On the back page my prof wrote:
[Sex]--This is outstanding! The characters, the pacing, the dialogue--it's all just right. The theme, young people on the edge of adulthood, is deftly woven into the narrative, handled with subtlety and skill. (He missed the theme of inevitable, frightening change--that apparently was woven in a bit too deftly.) Then he throws me a couple of suggestions and finishes: ...but with a bit of polish this is publishable stuff.
And there was a big ole A on it, too.
It was type-written on an old Smith-Corona and full of more mistakes than you can imagine. But there's some good stuff in there, I think.
And his last line stuck with me the last six months. It's funny how one small comment can make a difference. Having done some teaching myself, I know that this would be the wet dream of a creative writing professor: to write a comment that stuck with someone you thought was good; right through to publishing.
So today I pulled Snow-Angels out and transcribed it into Word. I'm giving it to my writing buddy and I might email it to a couple of folks for suggestions (it definitely needs work), and then I'm gonna find a proper rag to submit to. So it was publishable nearly twenty years ago, but is it timeless? We'll find out.
Somebody else recently wrote to me after I talked about getting rejection letters(I'm going to annihilate this, I know): "There are writers out there with some skill. That can make them good. There are writers who can market pretty well, too. That can make them great. But you put skill and marketing together with passion and then you've got excellence."
I beg to dream and differ from the hollow lies
This is the dawning of the rest of our lives
This is our lives on holiday
--billie joe and the boys
So with that, I've had to face this question forcing its way into my psyche: Do I want to do this writing gig for real... like, make a buck? Or do I want to carry on with social hour? The fiction won out, as it inevitably will. But Greg decried my quitting the blog outright--thanks, btw--so I've tried to compromise. Not like I can give up Greg himself, at any rate.
I've also been entertaining the notion that I've left my brain on simmer so long that the water is starting to evaporate, leaving nothing but old ideas and stale emotions. I've been contemplating my spirituality (or rather, lack thereof) for awhile now, but it's still fearful to make much of an appearance. First came the fiction (I actually accidently typed that fixtion just then - which is more apt, so fixtion it shall ever remain) and though I will continue to insist that I am a storyteller through and through... ok, ok, yeah, I guess it does reveal some of my longing for depth and exploration.
Unfortunately, with the re-emergence of this old exploration my old affectivity has resurfaced as well. It's the nemesis of writers, I think, that we crave solitude while so needing social interraction in order to hoard fodder for our chosen craft.
As my horoscope today mentions: "You're weirdly introverted today, more into making big plans than big statements."
I'm reminded constantly of my alone-ness, of my separate-ness.
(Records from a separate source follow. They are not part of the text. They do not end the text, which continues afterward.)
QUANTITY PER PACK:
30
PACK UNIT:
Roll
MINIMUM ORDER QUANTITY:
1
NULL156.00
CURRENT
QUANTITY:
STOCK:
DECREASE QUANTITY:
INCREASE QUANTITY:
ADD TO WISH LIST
I can't ever seem to stay emerged in a group for all that long; some longstanding flaw in my character prevents that. I don't even want to--I'm especially bad with groups of women--so the flaw runs pretty deep. Think Mr and Mrs Smith when Angelina sits with the neighbor women and has nothing to say. That's me. I can fake it, but am I really interested? No, and after a while people can start to tell. Of course my personal bullshit meter rises exponentially when I become emotionally hurt by my own self-invoked solitude.
But I can't help it. I need depth. I need to be challenged. I need intellectual spirituality. Someone called me a philosopher the other day. No, I typed back, laughing nervously to myself, I'm just a writer. For me, these "philosphical" posts are more studies in character and situation. You know, for the benefit of my fixtion.
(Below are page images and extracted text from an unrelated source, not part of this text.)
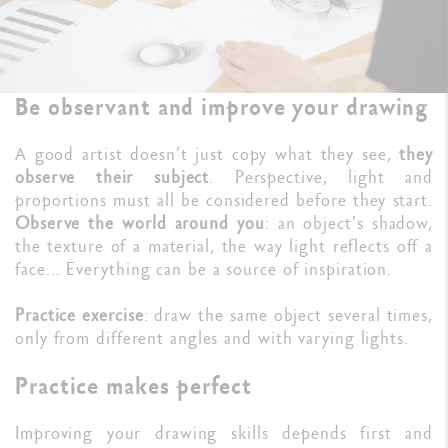
Be observant and improve your drawing
A good artist doesn’t just copy what they see,
they
observe their subject
. Perspective, light and
proportions must all be considered before they start.
Observe the world around you
: an object’s shadow,
the texture of a material, the way light reflects off a
face… Everything can be a source of inspiration.
Practice exercise
: draw the same object several times,
only from different angles and with varying lights.
Practice makes perfect
Improving your drawing skills depends first and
So to Greg and Mac and TG and Jack (miss you) and Maugham and the rest of you thoughtful lurkers and commenters with whom I am so far out of my league that I can barely see the light of your lanterns, thanks for joining into my new challenge. I appreciate your time and your comments and especially your questions. They get me to thinking and writing even more, and to me, that's the greatest gift ever.